Dataset records Block Start

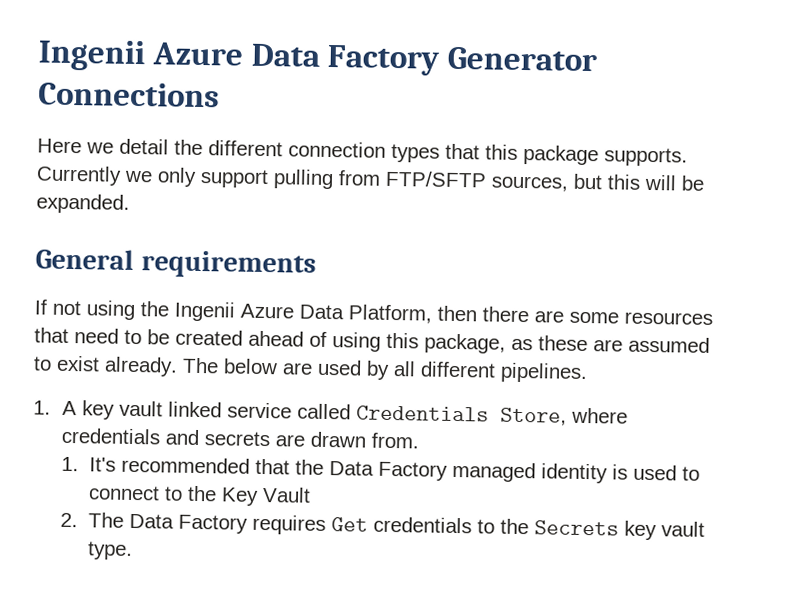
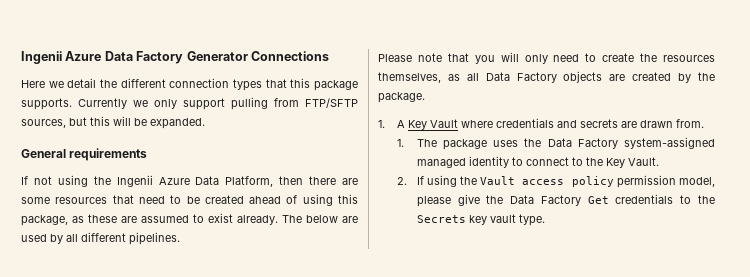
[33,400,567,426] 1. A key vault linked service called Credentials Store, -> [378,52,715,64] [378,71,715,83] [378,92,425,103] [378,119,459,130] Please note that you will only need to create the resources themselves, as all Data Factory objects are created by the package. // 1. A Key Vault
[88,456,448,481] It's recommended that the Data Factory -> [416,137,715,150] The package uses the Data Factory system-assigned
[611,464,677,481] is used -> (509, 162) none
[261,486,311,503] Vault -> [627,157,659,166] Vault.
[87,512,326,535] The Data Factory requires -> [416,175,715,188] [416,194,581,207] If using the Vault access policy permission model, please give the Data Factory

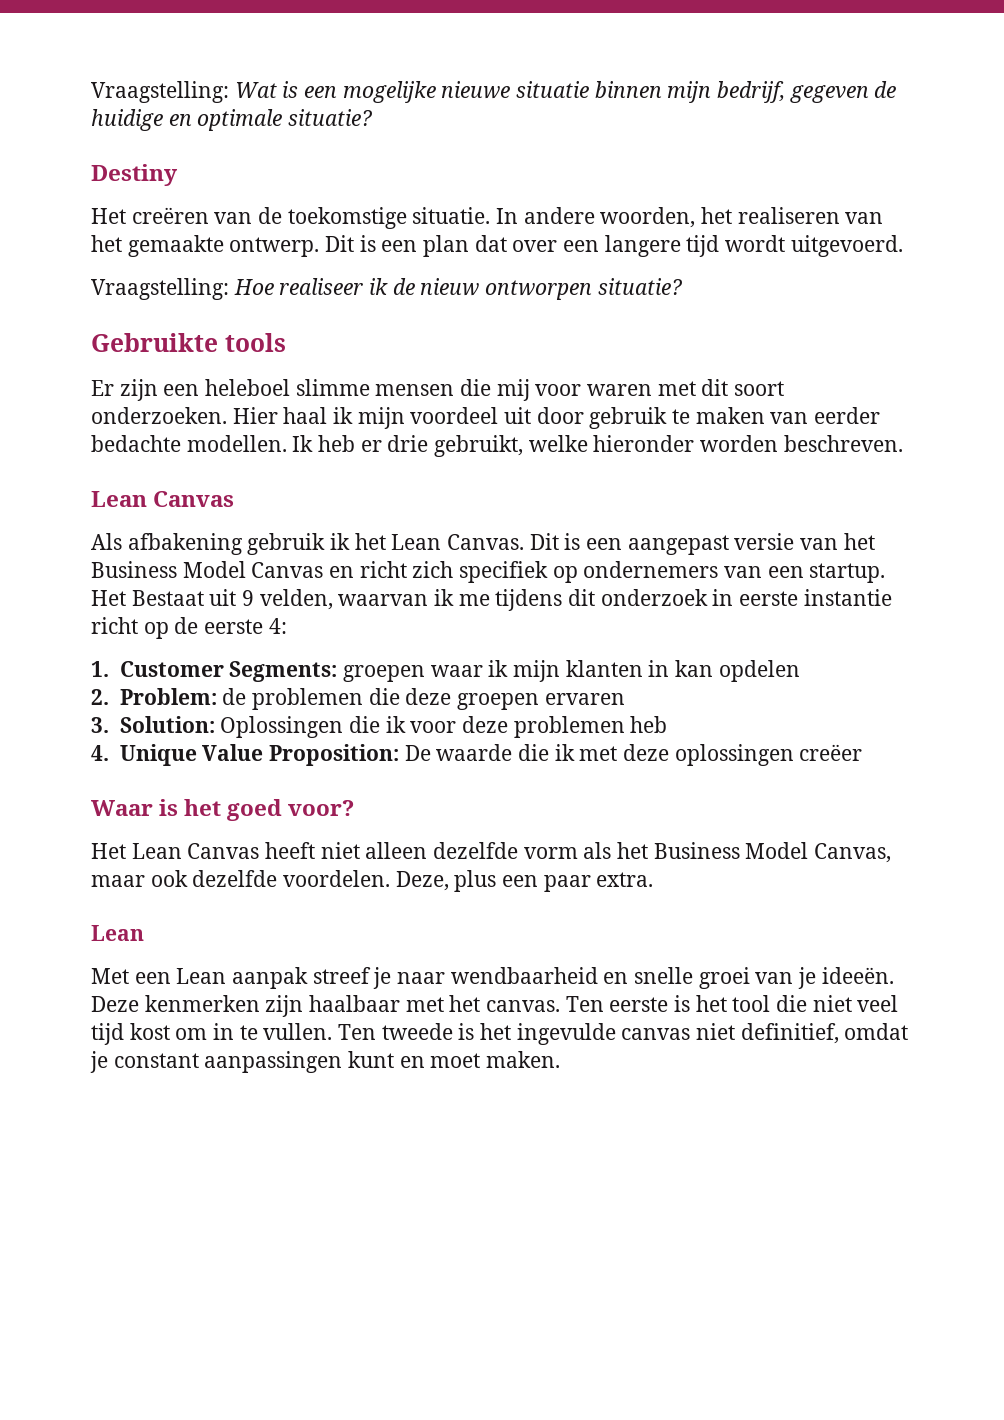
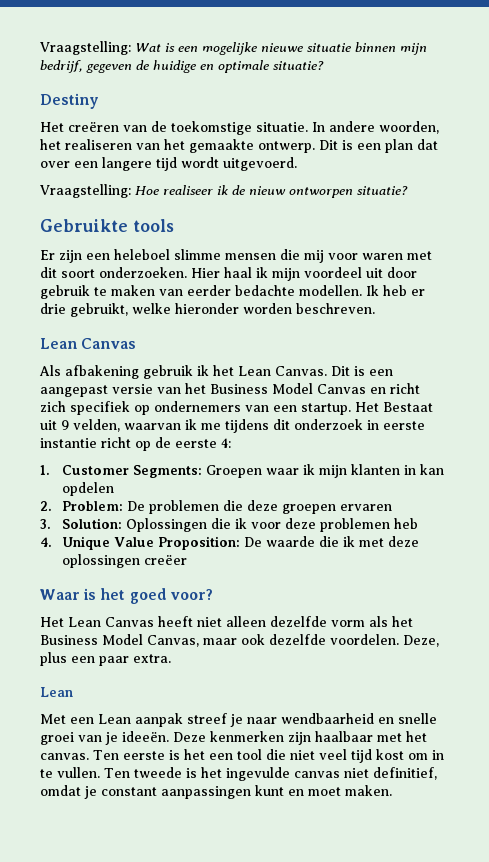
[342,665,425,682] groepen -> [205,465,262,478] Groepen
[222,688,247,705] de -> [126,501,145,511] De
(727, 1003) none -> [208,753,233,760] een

Dataset records Block End

### Problem
Of the lines above, retype only those from the line containing "[88,456,448,481] It's recommended" through the line containing "[261,486,311,503] Vault ->", including both, exactly.

### Solution for this problem
[88,456,448,481] It's recommended that the Data Factory -> [416,137,715,150] The package uses the Data Factory system-assigned
[611,464,677,481] is used -> (509, 162) none
[261,486,311,503] Vault -> [627,157,659,166] Vault.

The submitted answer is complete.